Good Girls by Hadley Freeman
Published April 2023 via Simon & Schuster
★★★★
Freeman was barely a teenager when she developed anorexia, and she spent the next few years in and out of—mostly in—hospital. She recovered, but for decades afterward it was a tenuous version of recovery, holding just steady enough to avoid another cycle of downward spirals. In Good Girls, she draws on that experience to both tell her own story and dig a bit deeper into the cultural context and understanding of anorexia, then and now.
I'm particularly interested in Freeman's discussion of the intersections between autism, gender dysphoria, and eating disorders—she's not the first to make the connections, but they're new enough connections that I am only now starting to see some of them in books. Freeman clarifies early on that she neither has questioned her gender nor is on the autism spectrum, but it's still one of the deeper looks at the connections that I've seen in book form, and it makes me wonder whether she has written (or researched) an article or two on the subject.
By and large, Good Girls is not a huge departure from other eating-disorder memoirs.
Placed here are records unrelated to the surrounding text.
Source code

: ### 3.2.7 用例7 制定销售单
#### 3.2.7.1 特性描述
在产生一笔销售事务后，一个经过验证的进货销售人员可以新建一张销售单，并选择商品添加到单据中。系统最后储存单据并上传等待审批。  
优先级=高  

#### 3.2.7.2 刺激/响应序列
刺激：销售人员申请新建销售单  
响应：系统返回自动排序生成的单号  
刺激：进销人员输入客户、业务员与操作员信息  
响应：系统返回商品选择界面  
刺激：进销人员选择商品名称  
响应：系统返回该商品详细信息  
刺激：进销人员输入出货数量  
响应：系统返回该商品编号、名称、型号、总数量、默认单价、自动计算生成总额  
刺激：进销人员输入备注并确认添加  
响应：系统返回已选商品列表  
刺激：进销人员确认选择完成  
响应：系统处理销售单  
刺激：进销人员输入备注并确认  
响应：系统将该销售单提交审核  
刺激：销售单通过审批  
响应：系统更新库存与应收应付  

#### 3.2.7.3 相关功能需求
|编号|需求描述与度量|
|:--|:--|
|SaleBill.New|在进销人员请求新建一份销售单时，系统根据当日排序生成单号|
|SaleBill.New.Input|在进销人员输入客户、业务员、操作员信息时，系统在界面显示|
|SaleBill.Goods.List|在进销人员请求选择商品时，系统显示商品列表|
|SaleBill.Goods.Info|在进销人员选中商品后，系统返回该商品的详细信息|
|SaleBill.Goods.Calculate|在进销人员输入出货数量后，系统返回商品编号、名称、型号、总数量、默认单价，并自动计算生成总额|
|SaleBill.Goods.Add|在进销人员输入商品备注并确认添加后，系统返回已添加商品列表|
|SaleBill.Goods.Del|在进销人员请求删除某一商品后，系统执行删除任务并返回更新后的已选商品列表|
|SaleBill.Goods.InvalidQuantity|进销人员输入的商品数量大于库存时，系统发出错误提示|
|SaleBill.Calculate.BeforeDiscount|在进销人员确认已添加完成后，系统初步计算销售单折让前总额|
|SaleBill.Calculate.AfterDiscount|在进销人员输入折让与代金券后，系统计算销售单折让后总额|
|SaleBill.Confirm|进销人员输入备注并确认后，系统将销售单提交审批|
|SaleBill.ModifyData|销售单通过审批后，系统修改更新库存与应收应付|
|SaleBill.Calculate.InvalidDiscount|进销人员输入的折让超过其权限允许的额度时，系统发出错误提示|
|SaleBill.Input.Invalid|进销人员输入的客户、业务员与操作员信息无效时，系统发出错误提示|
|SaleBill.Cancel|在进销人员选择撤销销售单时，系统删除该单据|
That's less a criticism than an observation that there's a limit to how different stories of repeat hospitalizations can be; if you've read one well-written book on the experience there are probably quite a lot of others you can scratch off the list. (Good thing I'm not good at scratching unread books off the list, I suppose.) I would note that this is definitely not a healthy book for anyone not already healthy or securely in recovery; Freeman makes an effort to step away from specifics, but eating disorders are masters at fostering competition, and even without specific numbers there's quite a lot of competitive material in here.
Freeman's descriptions of the treatment she received as a teenager can be incisive; it is of course impossible to say how things might have been different had she been treated under a different model, but the descriptions of her treatment in the 90s are largely bleak. Much has changed (late in the book she reports visiting one of the hospitals where she spent time and noting markers of more individualized treatment, such as different meal plans), but it will be interesting to see how current treatment is viewed in another ten or twenty years.
Thanks to the author and publisher for providing a review copy through NetGalley.